→ Instructions for the task:
Transcribe the lines from the start of the data below through the line with "desperdicio la narración de Reed sobre cómo", word for word and nothing more.

→ Records for this task:
════

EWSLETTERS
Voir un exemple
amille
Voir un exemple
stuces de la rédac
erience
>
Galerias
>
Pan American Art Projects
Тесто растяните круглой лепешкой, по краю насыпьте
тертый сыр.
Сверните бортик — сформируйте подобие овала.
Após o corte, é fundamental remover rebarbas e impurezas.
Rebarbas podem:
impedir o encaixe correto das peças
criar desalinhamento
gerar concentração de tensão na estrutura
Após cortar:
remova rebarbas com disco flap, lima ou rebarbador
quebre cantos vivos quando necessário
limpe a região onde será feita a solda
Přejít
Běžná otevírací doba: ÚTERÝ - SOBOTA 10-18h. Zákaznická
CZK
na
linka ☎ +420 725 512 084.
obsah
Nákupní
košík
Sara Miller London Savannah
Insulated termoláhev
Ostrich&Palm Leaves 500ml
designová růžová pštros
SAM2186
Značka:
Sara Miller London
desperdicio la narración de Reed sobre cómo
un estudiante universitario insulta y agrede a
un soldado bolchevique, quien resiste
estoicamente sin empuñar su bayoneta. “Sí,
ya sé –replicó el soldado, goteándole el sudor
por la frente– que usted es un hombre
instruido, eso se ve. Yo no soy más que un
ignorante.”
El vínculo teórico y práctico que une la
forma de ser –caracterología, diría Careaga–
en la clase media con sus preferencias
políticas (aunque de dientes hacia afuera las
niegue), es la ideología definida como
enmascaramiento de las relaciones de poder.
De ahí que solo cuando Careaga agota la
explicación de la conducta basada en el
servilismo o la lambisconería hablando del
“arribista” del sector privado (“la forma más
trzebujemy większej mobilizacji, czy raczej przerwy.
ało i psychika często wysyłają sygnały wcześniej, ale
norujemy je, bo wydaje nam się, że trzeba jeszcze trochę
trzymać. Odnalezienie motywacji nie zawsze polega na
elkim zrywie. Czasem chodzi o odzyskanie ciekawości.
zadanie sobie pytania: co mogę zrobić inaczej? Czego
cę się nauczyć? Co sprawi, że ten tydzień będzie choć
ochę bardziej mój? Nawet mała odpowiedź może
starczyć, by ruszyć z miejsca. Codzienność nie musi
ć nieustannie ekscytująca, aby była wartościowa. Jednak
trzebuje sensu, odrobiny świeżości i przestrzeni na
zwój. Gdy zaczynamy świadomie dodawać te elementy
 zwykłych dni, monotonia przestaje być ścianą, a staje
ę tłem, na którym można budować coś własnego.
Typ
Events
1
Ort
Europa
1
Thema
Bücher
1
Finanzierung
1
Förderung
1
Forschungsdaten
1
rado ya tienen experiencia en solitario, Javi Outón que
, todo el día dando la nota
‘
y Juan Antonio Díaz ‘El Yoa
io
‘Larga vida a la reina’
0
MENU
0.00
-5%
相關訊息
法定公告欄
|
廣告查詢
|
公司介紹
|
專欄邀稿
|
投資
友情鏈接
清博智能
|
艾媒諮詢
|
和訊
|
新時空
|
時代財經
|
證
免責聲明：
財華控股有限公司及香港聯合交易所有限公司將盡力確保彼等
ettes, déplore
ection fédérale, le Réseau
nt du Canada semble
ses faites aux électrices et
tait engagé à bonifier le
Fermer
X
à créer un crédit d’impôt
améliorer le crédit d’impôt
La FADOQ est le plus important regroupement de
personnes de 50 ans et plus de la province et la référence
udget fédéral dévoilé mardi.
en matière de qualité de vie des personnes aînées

════

→ Exercise response:
EWSLETTERS
Voir un exemple
amille
Voir un exemple
stuces de la rédac
erience
>
Galerias
>
Pan American Art Projects
Тесто растяните круглой лепешкой, по краю насыпьте
тертый сыр.
Сверните бортик — сформируйте подобие овала.
Após o corte, é fundamental remover rebarbas e impurezas.
Rebarbas podem:
impedir o encaixe correto das peças
criar desalinhamento
gerar concentração de tensão na estrutura
Após cortar:
remova rebarbas com disco flap, lima ou rebarbador
quebre cantos vivos quando necessário
limpe a região onde será feita a solda
Přejít
Běžná otevírací doba: ÚTERÝ - SOBOTA 10-18h. Zákaznická
CZK
na
linka ☎ +420 725 512 084.
obsah
Nákupní
košík
Sara Miller London Savannah
Insulated termoláhev
Ostrich&Palm Leaves 500ml
designová růžová pštros
SAM2186
Značka:
Sara Miller London
desperdicio la narración de Reed sobre cómo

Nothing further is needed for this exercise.